Apart from the pictures, print the data below exactly as given.

**Material provided:**
-- Opening Marker --

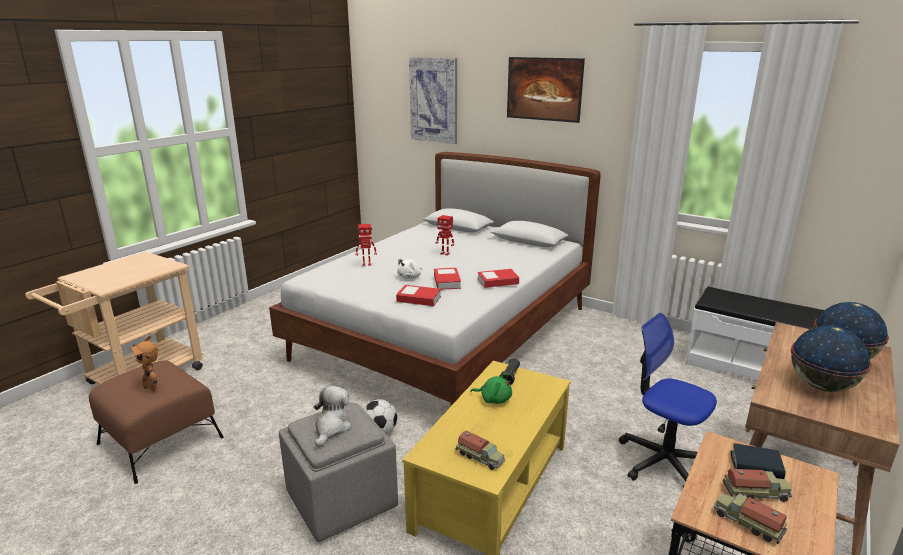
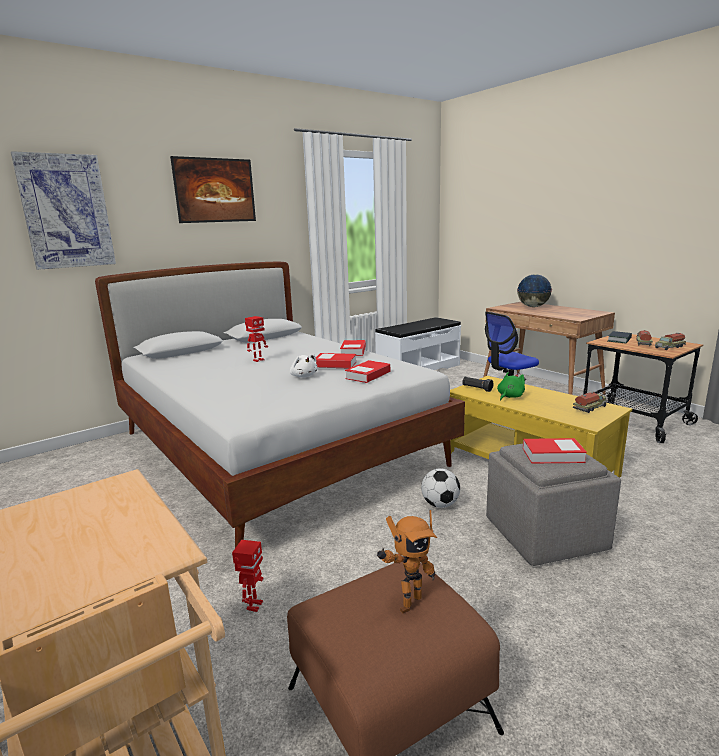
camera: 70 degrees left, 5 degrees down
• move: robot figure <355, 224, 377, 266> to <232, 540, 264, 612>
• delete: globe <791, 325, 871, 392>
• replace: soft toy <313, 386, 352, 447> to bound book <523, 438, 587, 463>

-- Closing Marker --

**Completed exercise:**
camera: 70 degrees left, 5 degrees down
• move: robot figure <355, 224, 377, 266> to <232, 540, 264, 612>
• delete: globe <791, 325, 871, 392>
• replace: soft toy <313, 386, 352, 447> to bound book <523, 438, 587, 463>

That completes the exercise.